Data =

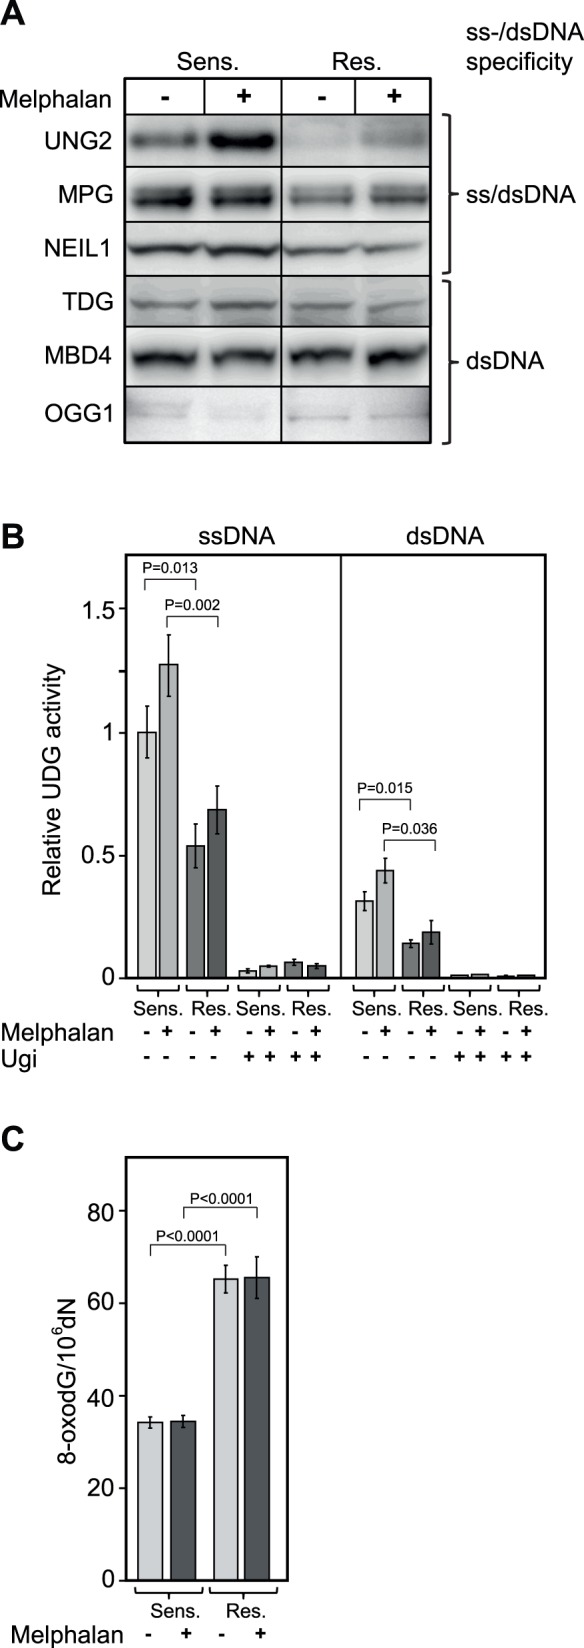
DNA glycosylases with dual ss/dsDNA substrate specificity are downregulated in Melphalan-resistant cells.Levels of DNA glycosylases (A), relative UDG activities (B) and genomic 8-oxodG-content in sensitive and resistant cells prior and after exposure to 50 µM Melphalan. Western blot analysis revealed downregulation of UNG2, MPG and NEIL1 (dual ss/dsDNA-specific glycosylases) in the Melphalan-resistant cells compared to sensitive cells while this was not observed for the dsDNA-specific glycosylases TDG, MBD4 and OGG1, the latter barely above the detection level in the cells (A). In agreement with UNG2 protein levels, activity assays showed that uracil excision activity was significantly higher in sensitive cells against [3H]dUMP-containing ss- and dsDNA substrates. Moreover, high dose Melphalan mediated an apparent increase in UDG activity in both cell lines, although this was only significant (P<0.05) for the resistant cells. Addition of the UNG-specific inhibitor Ugi to the reactions demonstrated that the observed reduced uracil-excision activity in the resistant cell line was mainly accounted for by reduction of UNG-activity. Each bar constitutes an average from four independent experiments, each run in triplicate, with standard deviations as demonstrated. P-values were calculated using unpaired Student t-test (B). A twofold increased steady state level of genomic 8-oxodG was found in the resistant compared to the sensitive cells. Each bar constitutes and average from three independent experiments with standard deviations as indicated (C).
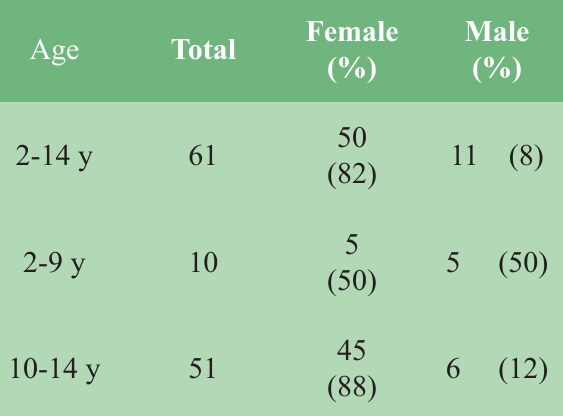
Table 1. Age and sex distribution of Children (n=61)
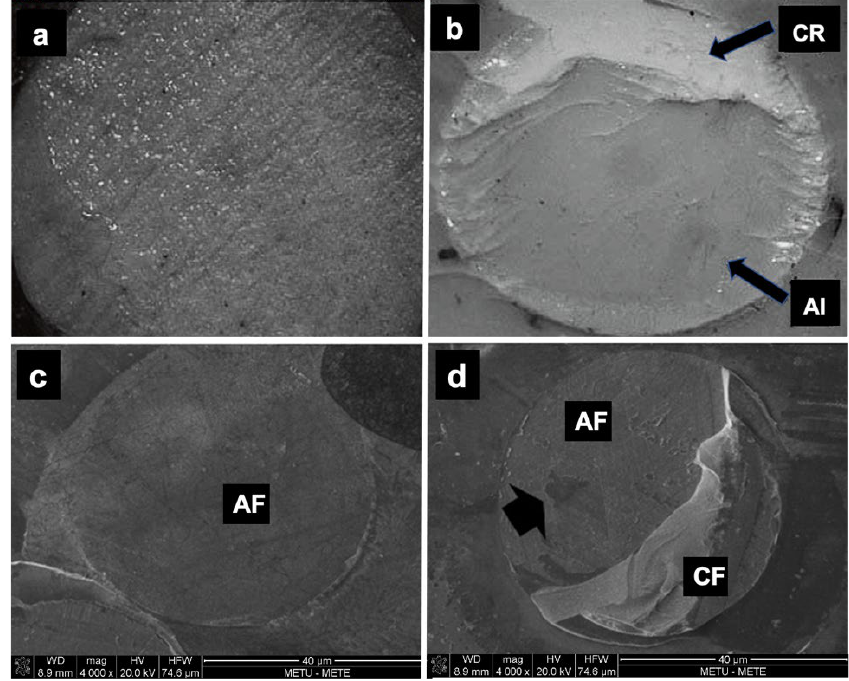
Figure 4. The light microscopy images of failure modes (40×): ( a ) adhesive failure; ( b ) mixed failure. CR: composite resin; AI: adhesive interface. The scanning electron microscope images (×100 magnification) of failure modes: ( c ) adhesive failure; ( d ) mixed failure. AF: adhesive failure; CF: cohesive failure.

Problem details =
Leave the pictures aside and print exactly, and only, the lines from the one with "Table 1. Age" through the end of the data, both included.

Task result =
Table 1. Age and sex distribution of Children (n=61)
Figure 4. The light microscopy images of failure modes (40×): ( a ) adhesive failure; ( b ) mixed failure. CR: composite resin; AI: adhesive interface. The scanning electron microscope images (×100 magnification) of failure modes: ( c ) adhesive failure; ( d ) mixed failure. AF: adhesive failure; CF: cohesive failure.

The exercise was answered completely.